Si le lieutenant-général Ndima Kongba et son second sont restés au chef-lieu du Nord-Kivu, la province qu’ils sont appelés à administrer dans le cadre de l’état de siège, leurs homologues de l’Ituri ont repris aussitôt leurs places dans l’avion pour Bunia, la destination finale de leur voyage.

Il a été constaté, à Goma comme à Bunia, une forte mobilisation des populations et des autorités, aussi bien civiles que militaires, dans les deux aéroports, à l’arrivée de nouveaux responsables de la territoriale dans cette partie de la République.
Premier à s’exprimer, le lieutenant-général Ndima Kongba Constant, nouveau gouverneur du Nord-Kivu, a perçu cet accueil chaleureux comme un signal fort de leur adhésion à l’initiative présidentielle décrétant l’état de siège dans cette province, dans le but bien affirmé de neutraliser les groupes armés, surtout étrangers, et d’y restaurer une paix durable.

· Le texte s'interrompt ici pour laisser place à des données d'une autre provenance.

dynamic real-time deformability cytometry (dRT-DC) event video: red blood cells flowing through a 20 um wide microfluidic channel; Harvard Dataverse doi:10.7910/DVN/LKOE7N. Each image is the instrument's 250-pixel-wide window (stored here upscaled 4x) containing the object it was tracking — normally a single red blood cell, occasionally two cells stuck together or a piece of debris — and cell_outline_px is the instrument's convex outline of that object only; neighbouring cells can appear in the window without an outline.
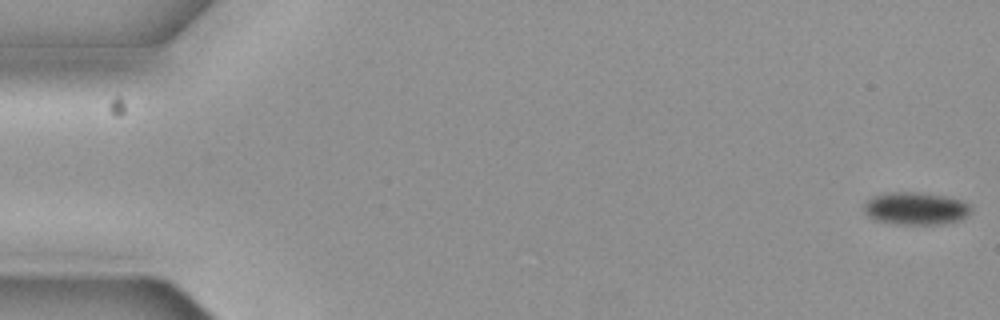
{"species": "common noctule bat (a hibernating species)", "species_latin": "Nyctalus noctula", "temperature_condition": "cold", "stored_images_in_passage": 4, "camera_frame_rate_fps": 3000, "um_per_image_px": 0.085, "animal": {"sex": "female", "body_mass_g": 19.3, "forearm_length_mm": 54.1}, "frame": {"image": 1, "passage_image": 1, "time_ms": 0.0, "image_size_px": [1000, 320], "cell_outline_px": [[972, 212], [968, 216], [960, 220], [944, 224], [896, 224], [872, 220], [864, 212], [864, 204], [872, 196], [888, 192], [920, 192], [944, 196], [964, 200], [972, 204]], "centroid_in_image_um": [77.88, 17.72], "position_along_channel_um": 7.1, "area_um2": 20.81}}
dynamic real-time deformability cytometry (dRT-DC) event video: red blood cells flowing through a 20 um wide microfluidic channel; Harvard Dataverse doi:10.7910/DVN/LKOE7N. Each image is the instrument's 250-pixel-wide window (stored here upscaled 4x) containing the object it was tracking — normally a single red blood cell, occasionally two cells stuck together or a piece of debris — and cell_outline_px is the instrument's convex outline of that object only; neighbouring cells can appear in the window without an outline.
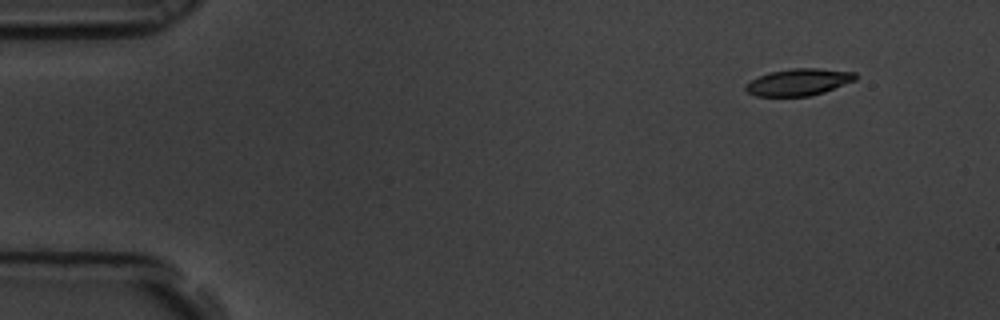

Parlant de son travail, cet officier supérieur des FARDC (Forces Armées de la République Démocratique du Congo) a notamment déclaré : « En recevant cette lourde mission de venir ici, franchement, j’avais frémi en regardant au ciel. Une voix m’a dit : «vas avec la force que tu as».

Le lieutenant-général Ndima, peu après, lancé un appel à la reddition aux forces négatives internes : « Nos frères et sœurs, il y a un temps pour tout. Le temps de quitter la brousse a sonné. Venez… Nous allons vous accueillir pour la paix ».

Quant aux groupes armés étrangers, il leur a adressé une sévère mise en garde : « Vous n’êtes pas chez vous. Nous vous avons accueillis comme réfugiés. Mais voilà ce que vous nous faites. Trop, c’est trop ! »

De son côté, le lieutenant-général Luboya N’Kashama, fort touché par les marques de sympathie lui témoignées par les civils comme les militaires, venus nombreux à l’aéroport de Bunia, au point que les services de l’ordre ont dû former un cordon de sécurité pour interdire l’accès aux militants des partis politiques, a pris l’engagement de donner la paix aux compatriotes de ce coin de la République, conformément à leurs attentes.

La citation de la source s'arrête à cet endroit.